絶対的な響きをもって鐘の音は時を告げた 2-1

 四十九地区まで進んで、そこでもう限界だった。
 微かにある水の匂いを辿って藪を掻き分けていくと、ふいと空間が現れる。小さな泉がそこにあった。こんこんと水が沸きだし、小さな流れになって流れている。ギンは淵に跪くと、掌で静かに水をすくって口に含んだ。からからに乾いた口腔が潤い、飲み干す。体中が飲み干している。

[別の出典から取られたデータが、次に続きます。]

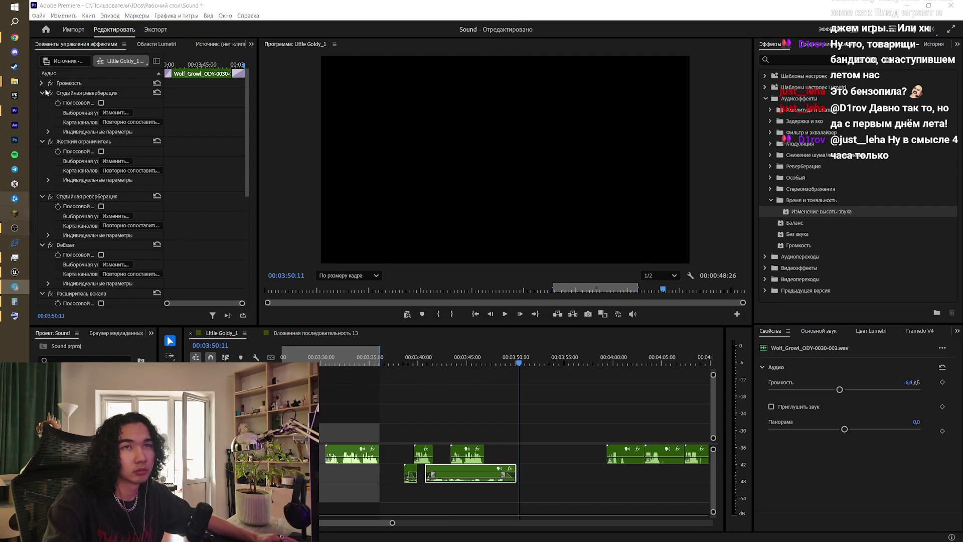
- Bring the SheepWolf Explorer window forward and browse into its Wolf folder
mouse_move(15, 82)
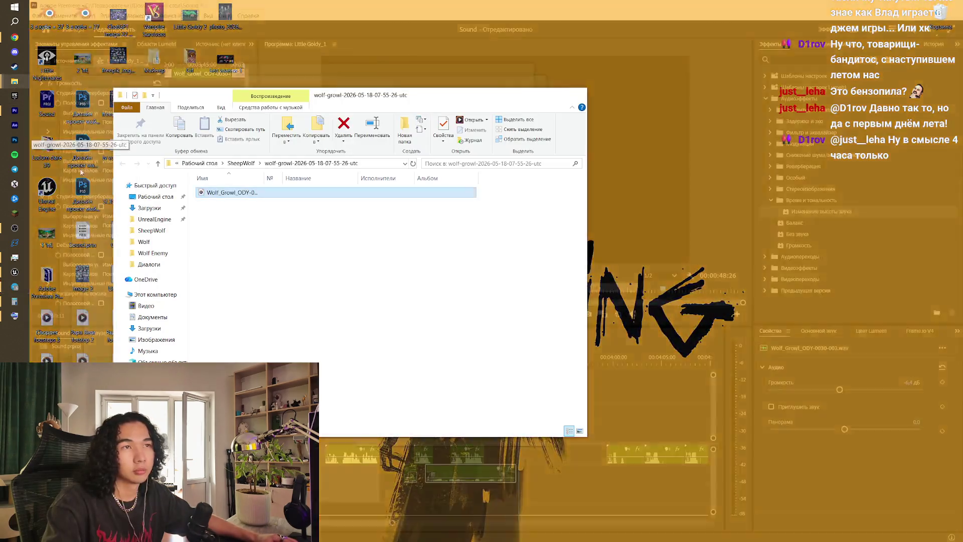
left_click(58, 172)
left_click(294, 163)
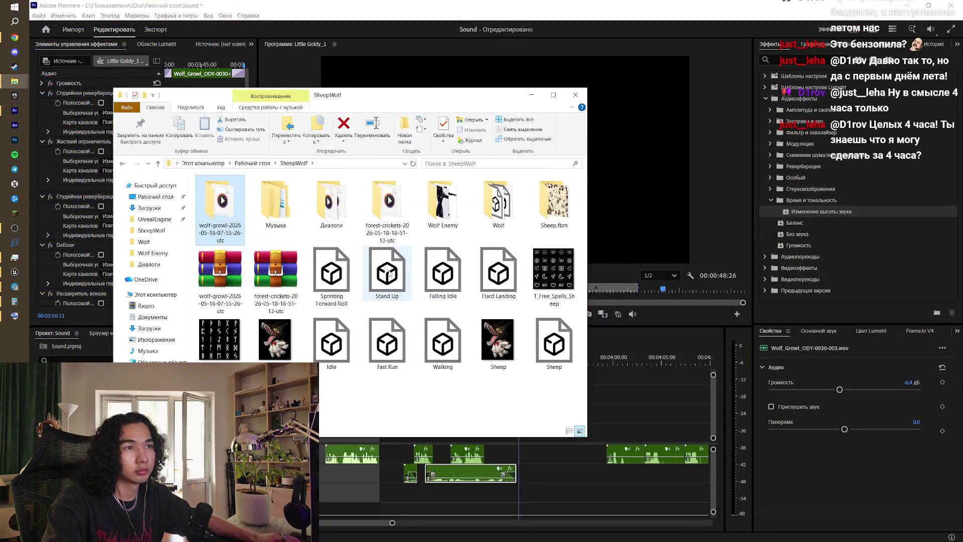
left_click(322, 210)
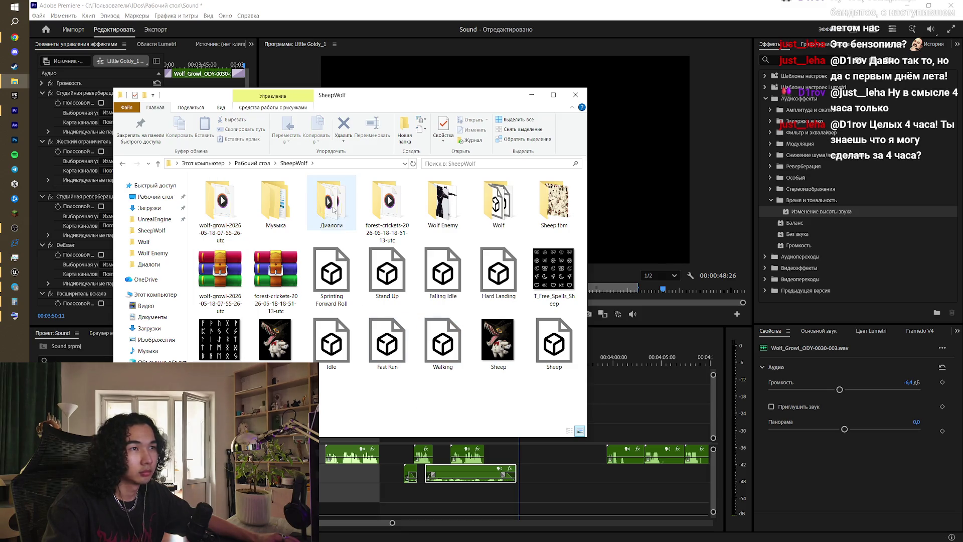
left_click(442, 206)
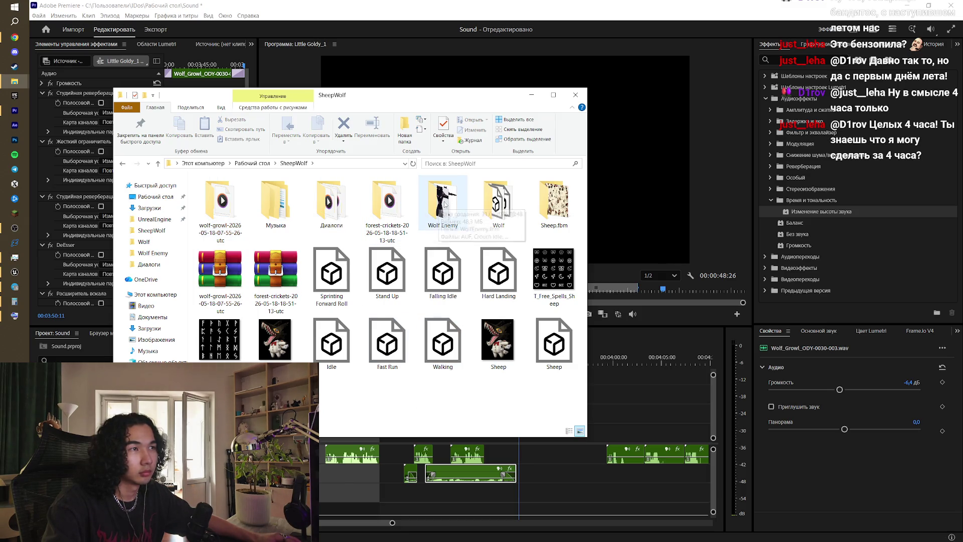
double_click(454, 207)
key("alt+Left")
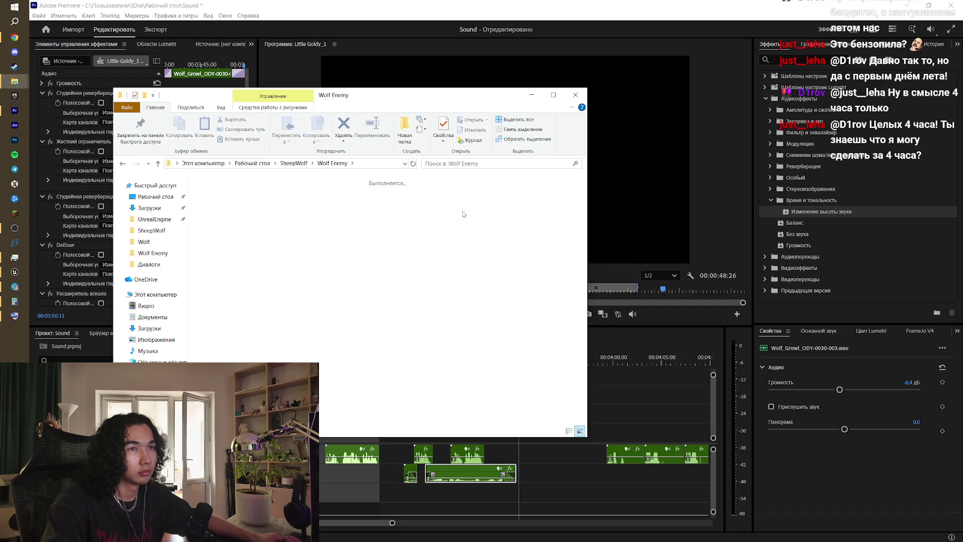
double_click(489, 209)
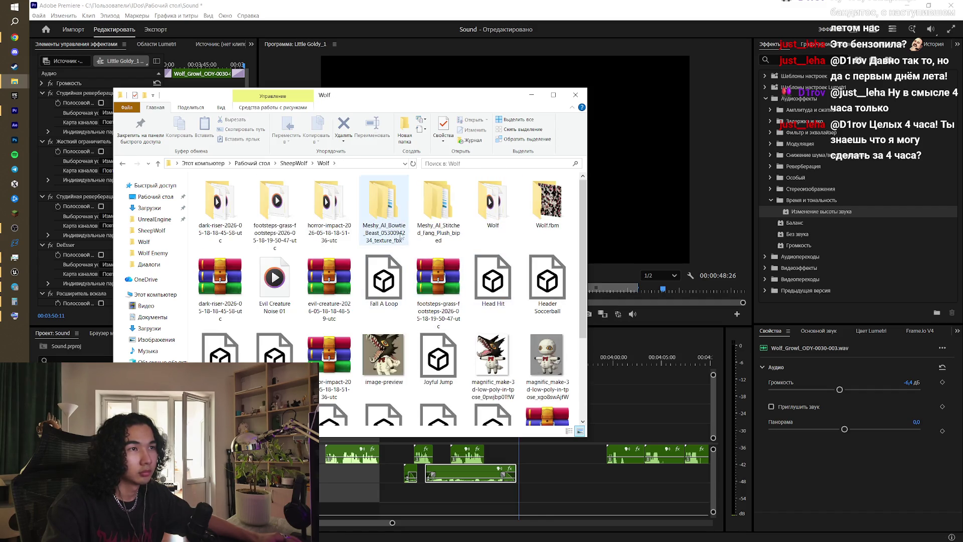
- Check the Wolf subfolders, then preview the Sci-Fi monster sound in the Wolf audio folder
double_click(329, 209)
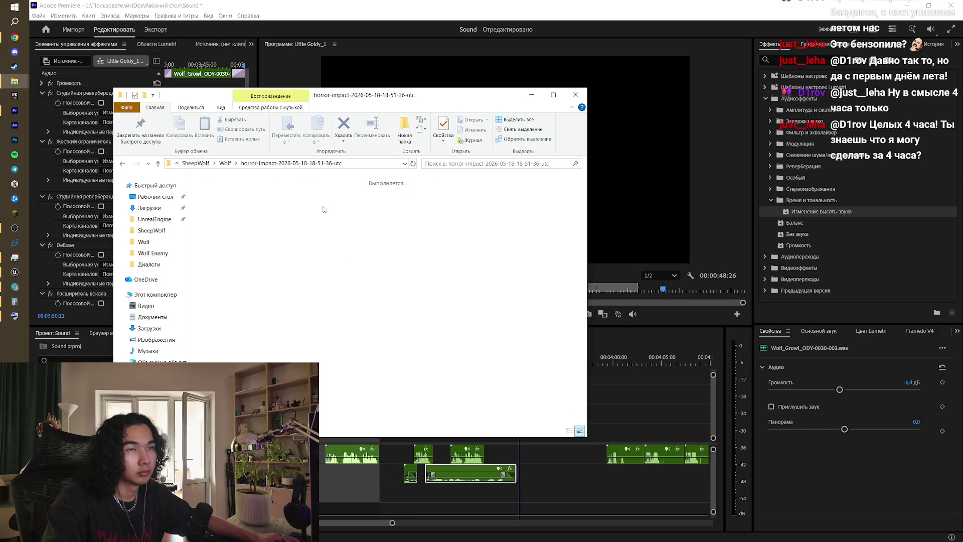
key("alt+Left")
double_click(276, 210)
key("alt+Left")
double_click(220, 208)
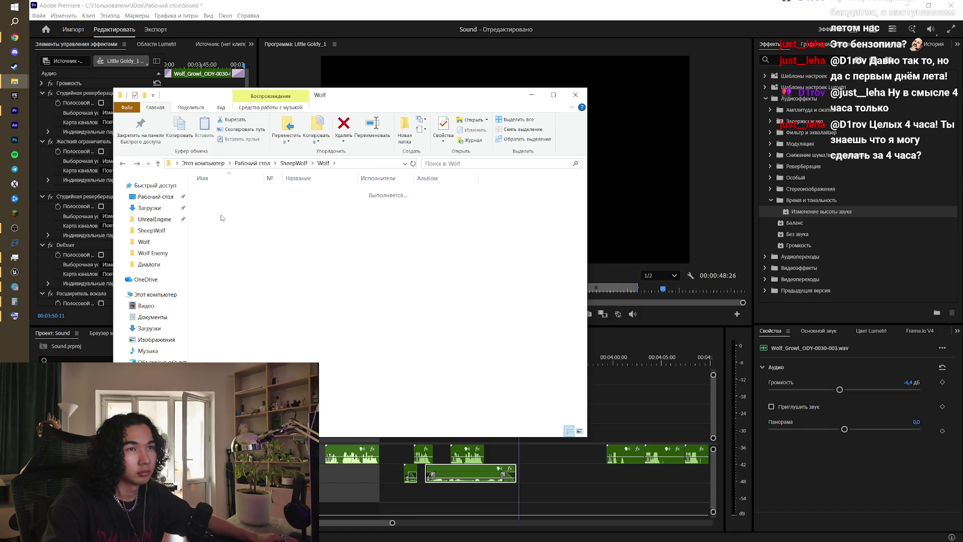
key("alt+Left")
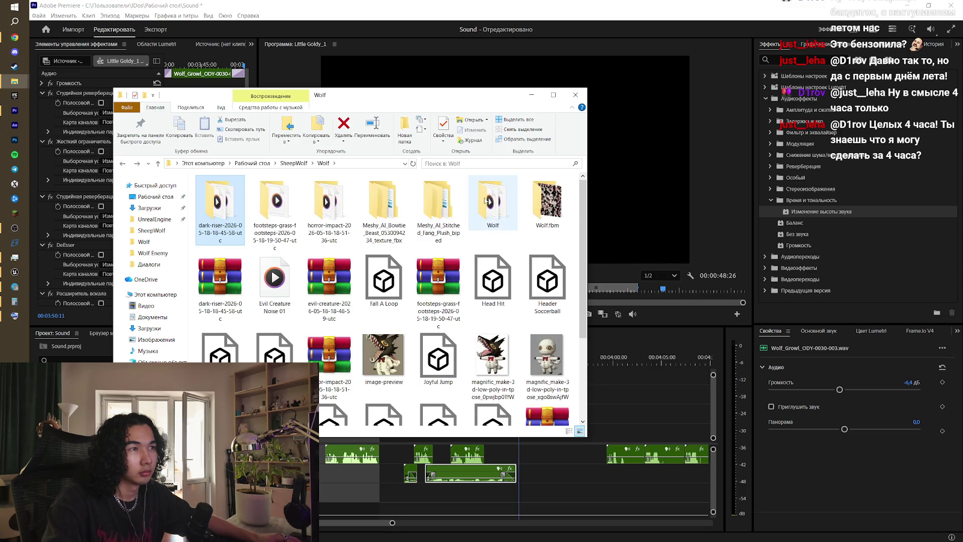
double_click(486, 207)
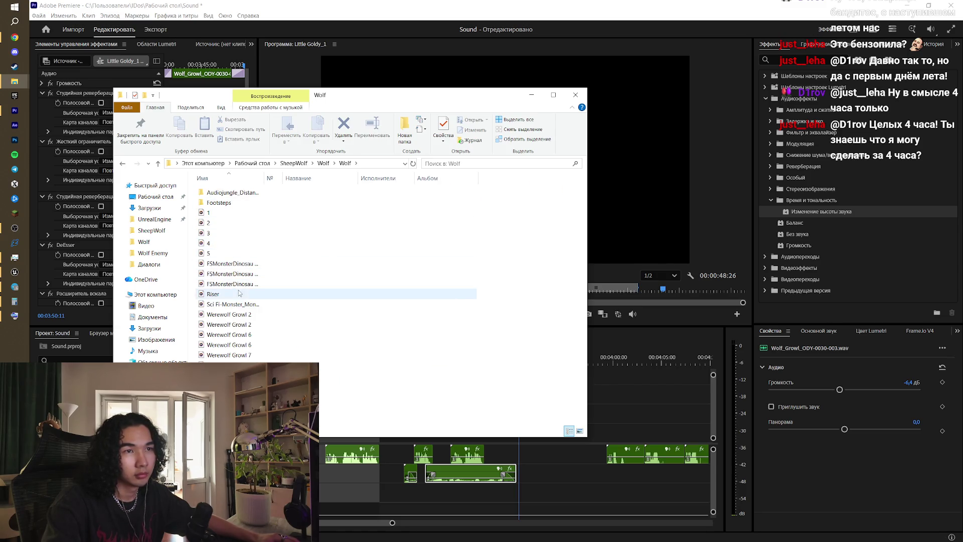
double_click(240, 309)
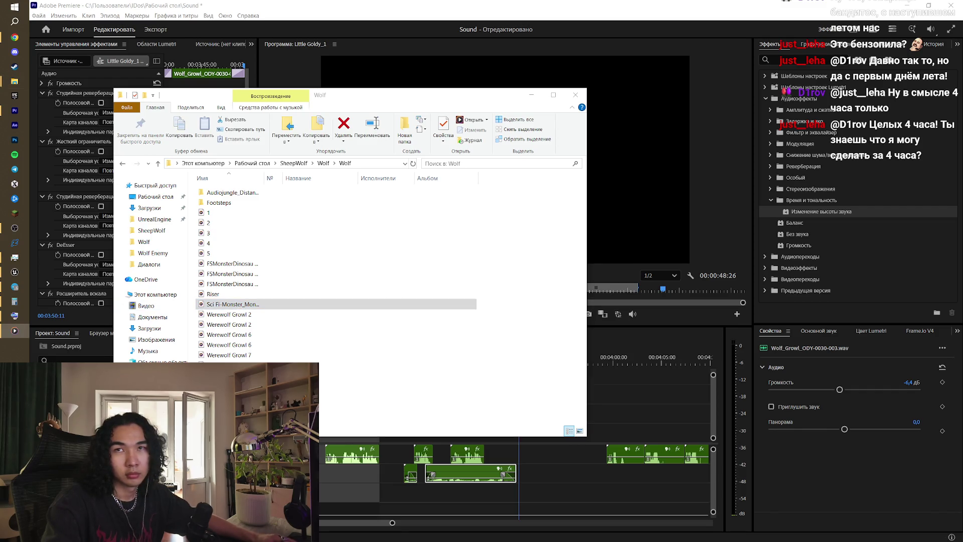
left_click(253, 304)
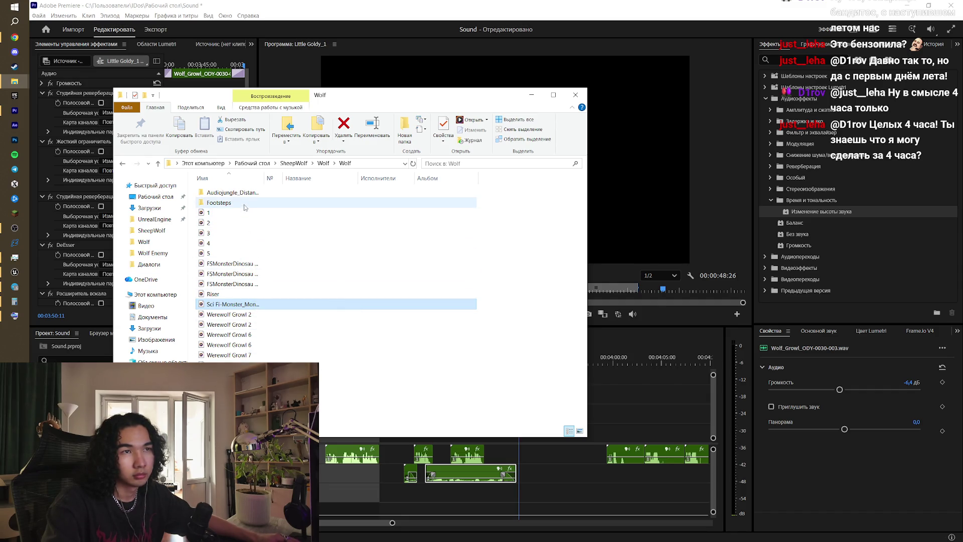
- Preview the distant werewolf howls and place the ANMLWdog_Distant howl on the timeline near 3:55
double_click(232, 193)
double_click(232, 193)
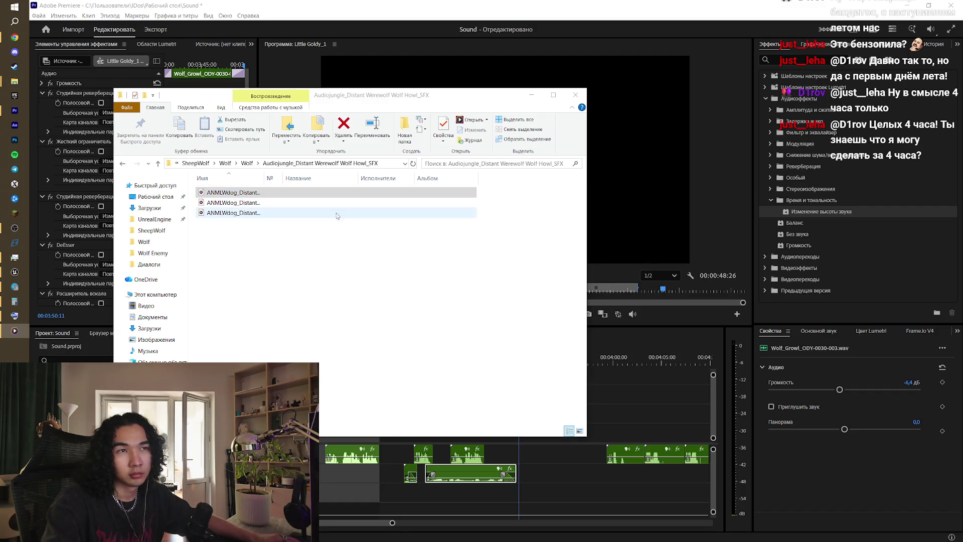
left_click(260, 213)
double_click(260, 213)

 しばらく飲んだ後、顔を洗って、ギンは一息ついた。少し離れた木の根本に座り込み、体を幹にあずける。全身がだるく、重い。水を飲んだら疲労感がどっと溢れ出した。しかし、ここで眠るわけにはいかない。ギンはどうにか立ち上がると、太い、枝振りの良い大樹を選んで登り出す。ある程度の高さまで登ると、横に張り出す太い枝に座り、枝と幹に体を縄で固定した。落ちるようなことはないと思うが、さすがに疲れていてわからない。結び目をしっかりと引き絞り、ギンは大きく息を付く。
 空を見上げると、もう白んできていた。
「乱菊どうしてるやろか」
 口にすると、山吹色の髪が朝日を浴びて黄金に輝く様が目の前に立ち現れてしまう。ギンは目を瞑るが、体の奥で何かが捩れるように痛み、音を立てる。もう誰かと一緒に暮らしているだろうか。どこかもっと楽な暮らしのできる場所に移動しただろうか。
 それともまだあの小屋に暮らしていてくれているのだろうか。
 ギンは強く目を瞑る。乱菊に会いたくて会いたくて、仕方なかった。一目その姿を見るだけでよかった。体中が軋んで痛い。ギンは押さえつけるように両腕で自分を抱え込んだ。